Anyway watching the sun’s track northward as spring advances has given me a much better instinctive feel for celestial mechanics. And that made me pay closer attention to the moon rise last month. After 40 years on this planet I just realized that the moon, being in the same orbital plane as the sun and earth, traces the same track as the sun. Whoa. That means my attic window is perfectly oriented to catch a nice time-lapse of the moonrise!

(Check out the planet riding with the moon up into the sky. It’s probably VEnus. Is there an astronomer in the audience that can tell me?)

Instead of putting the moon’s mechanics into my program, I took the wimpy way out and I built in the full 2014 tables for my location, which I got from USNO (Look! The US military does something other than killing people and breaking stuff. Go Navy!)

Live from Mont-la-ville

The last few days I’ve been working on a new home hacking project. The eventual plan is to create a panoramic time-lapse of sunrise as seen from my house each morning. We’ve got a wonderful view, and recording some of those beautiful morning colors as the sun comes up over the Alps should make them easier to appreciate — without setting my alarm for 6 AM!

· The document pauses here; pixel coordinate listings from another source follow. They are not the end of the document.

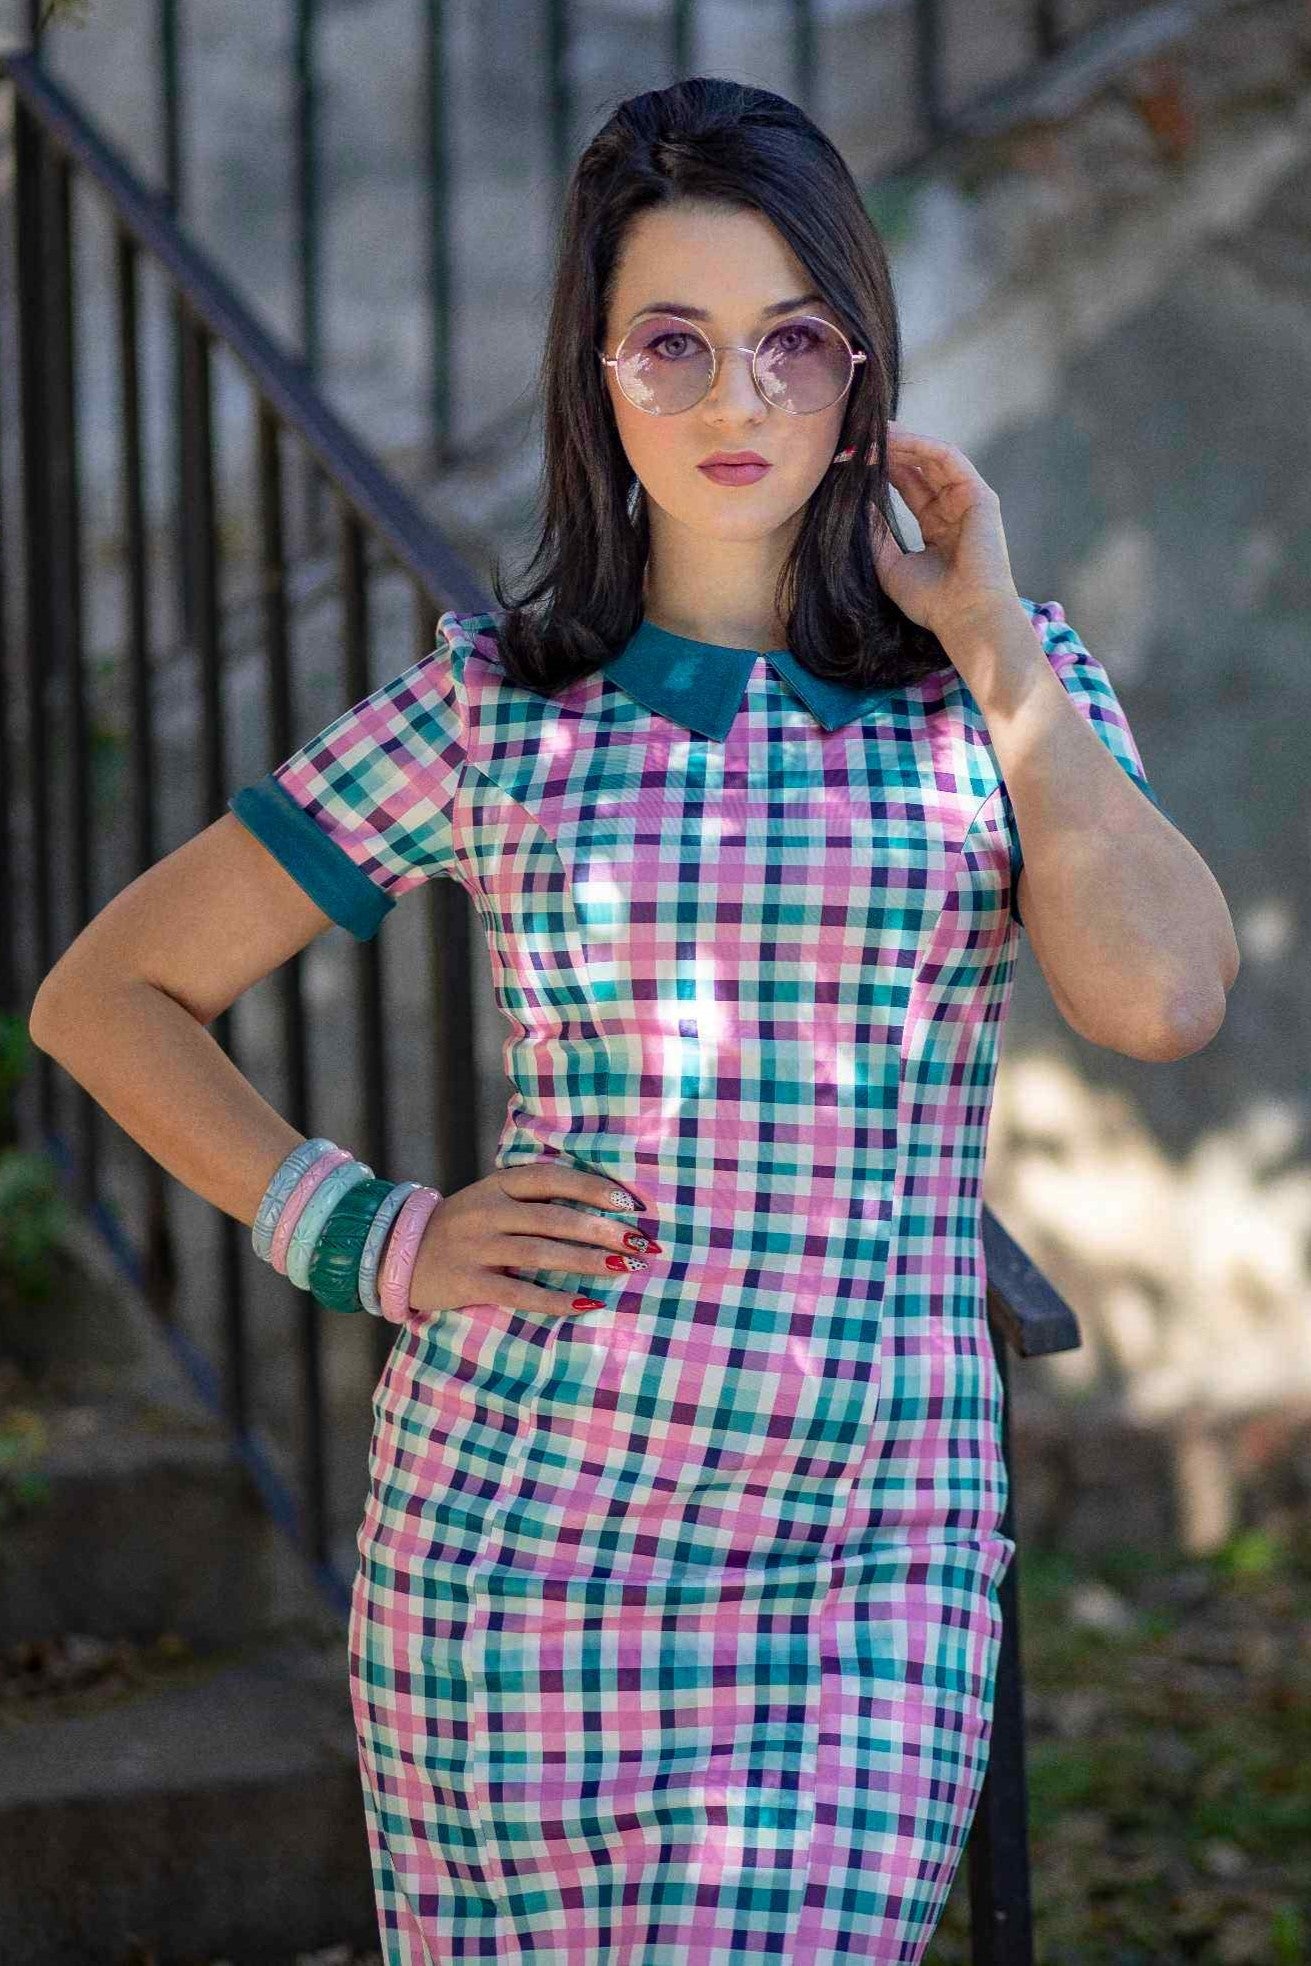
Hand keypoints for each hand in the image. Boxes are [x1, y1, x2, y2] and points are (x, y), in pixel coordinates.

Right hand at [405, 1160, 661, 1320]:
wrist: (399, 1253)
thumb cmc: (465, 1226)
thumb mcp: (491, 1198)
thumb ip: (533, 1197)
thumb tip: (603, 1206)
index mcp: (497, 1183)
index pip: (553, 1178)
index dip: (593, 1188)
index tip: (630, 1204)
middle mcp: (487, 1210)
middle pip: (555, 1218)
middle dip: (603, 1231)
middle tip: (642, 1244)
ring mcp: (476, 1246)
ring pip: (541, 1253)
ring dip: (588, 1261)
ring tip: (625, 1269)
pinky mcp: (468, 1282)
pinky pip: (519, 1292)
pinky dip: (556, 1299)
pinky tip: (587, 1304)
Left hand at [872, 423, 1021, 648]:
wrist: (964, 615)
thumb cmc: (931, 600)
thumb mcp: (891, 565)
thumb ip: (877, 534)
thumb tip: (858, 504)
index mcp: (936, 527)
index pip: (908, 487)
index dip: (883, 471)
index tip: (855, 461)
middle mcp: (952, 510)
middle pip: (920, 468)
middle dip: (891, 451)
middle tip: (861, 440)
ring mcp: (968, 500)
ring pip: (933, 458)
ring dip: (904, 443)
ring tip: (875, 435)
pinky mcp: (980, 495)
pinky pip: (949, 459)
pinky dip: (923, 446)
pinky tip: (898, 440)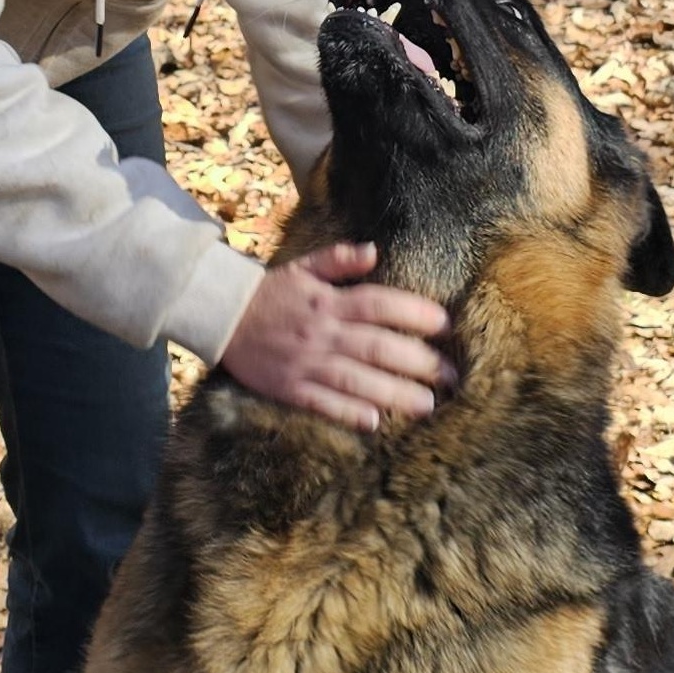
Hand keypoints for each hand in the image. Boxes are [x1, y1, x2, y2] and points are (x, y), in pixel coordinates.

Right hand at [219, 242, 454, 431]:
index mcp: (329, 301)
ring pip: (356, 379)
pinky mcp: (290, 388)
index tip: (445, 325)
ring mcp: (306, 363)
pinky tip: (375, 422)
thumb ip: (339, 260)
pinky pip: (322, 403)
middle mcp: (323, 332)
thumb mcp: (302, 268)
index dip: (414, 313)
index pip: (379, 304)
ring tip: (427, 405)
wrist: (221, 318)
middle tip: (452, 375)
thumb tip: (374, 250)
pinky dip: (347, 413)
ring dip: (394, 393)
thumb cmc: (270, 293)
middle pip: (377, 346)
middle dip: (419, 361)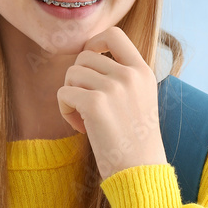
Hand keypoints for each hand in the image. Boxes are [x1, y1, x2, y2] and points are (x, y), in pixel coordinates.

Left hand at [57, 26, 167, 180]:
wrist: (141, 172)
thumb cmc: (136, 141)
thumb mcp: (141, 98)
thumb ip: (122, 76)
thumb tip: (88, 55)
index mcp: (143, 71)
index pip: (114, 34)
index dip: (95, 42)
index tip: (90, 60)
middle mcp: (130, 75)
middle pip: (84, 56)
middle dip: (78, 79)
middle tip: (87, 104)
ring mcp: (113, 88)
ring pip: (71, 74)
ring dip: (70, 96)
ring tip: (85, 118)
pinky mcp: (95, 104)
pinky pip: (64, 93)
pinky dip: (65, 111)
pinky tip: (81, 127)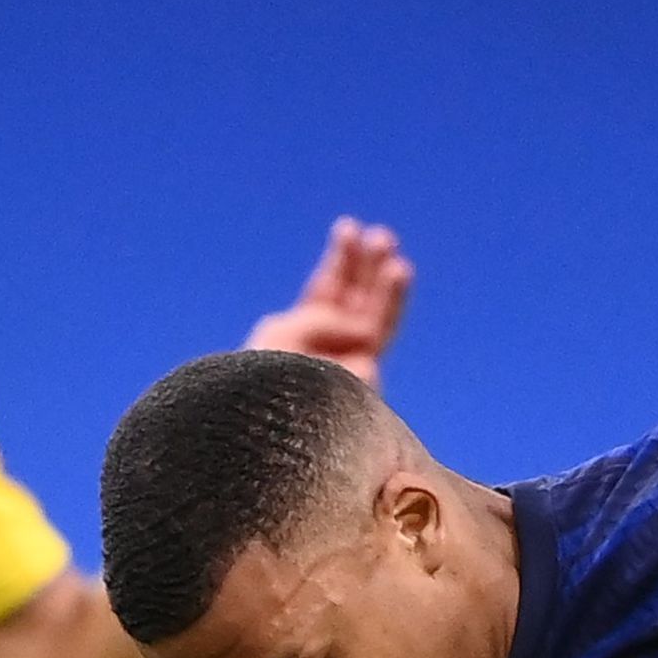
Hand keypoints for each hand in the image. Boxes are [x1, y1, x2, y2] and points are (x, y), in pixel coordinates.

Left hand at [246, 218, 413, 383]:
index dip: (340, 260)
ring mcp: (350, 366)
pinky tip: (373, 318)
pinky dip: (385, 317)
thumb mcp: (280, 334)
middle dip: (370, 268)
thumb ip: (321, 320)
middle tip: (383, 237)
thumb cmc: (259, 383)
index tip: (348, 228)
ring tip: (397, 262)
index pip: (327, 290)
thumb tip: (365, 337)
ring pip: (377, 319)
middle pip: (357, 300)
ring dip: (389, 290)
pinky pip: (375, 344)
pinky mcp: (364, 383)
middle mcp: (329, 347)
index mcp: (302, 331)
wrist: (266, 428)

We have little windows in our attic that look out over the view. And being so high up in the house, they have a commanding view over the trees in front of our house. So I knew I needed my camera mounted up there. That location, in turn, fixed some other variables. There’s power up there, but no ethernet, so the camera needs to be on wifi. (Yes, I’m kicking myself. I’m an idiot for not specifying an ethernet run up to there. But the good news is there’s a closet where I can run it, so doing it myself will be quick and easy.)

I got a camera for my Raspberry Pi. I’ve had bad experiences in the past with webcams due to cheap lenses. So when I saw a camera module with a CS mount lens included, I went for it. The specs of the Raspberry Pi camera are incredible. The fact that it is on a high speed bus direclty attached to the GPU is very interesting. It means that the GPU can accelerate video compression. So the little Raspberry Pi can still manage to stream 1080p video!

In fact, once I had it hooked up and mounted up in the window, I needed to focus it. I found some instructions on how to stream video from it. They worked flawlessly. Using VLC to watch the camera’s output, I got it aimed and focused. I loved having the stream so much, I left it running. Paste this URL into VLC to see the stream: http://pi.nella.org:8554ย  (IPv6 only; and it’s not up anymore anyway)

Video streaming only works over IPv6, because I don’t want to fuss around with IPv4 NAT traversal settings. NATs are stupid; IPv6 is the answer. And IPv6 is getting easier and easier…

As for the time-lapses, I used Go to write a little program to that uses a library to calculate the time of sunrise and sunset (thank you Github user keep94!). My program wakes up a bit early and starts snapping images. Afterwards, it runs a script to make the time-lapse. It uses the technique shown in this post on the Ubuntu forums.

Each day’s results are currently posted here. (IPv6 only)

Looking forward to some better weather and some beautiful sunrises and sunsets!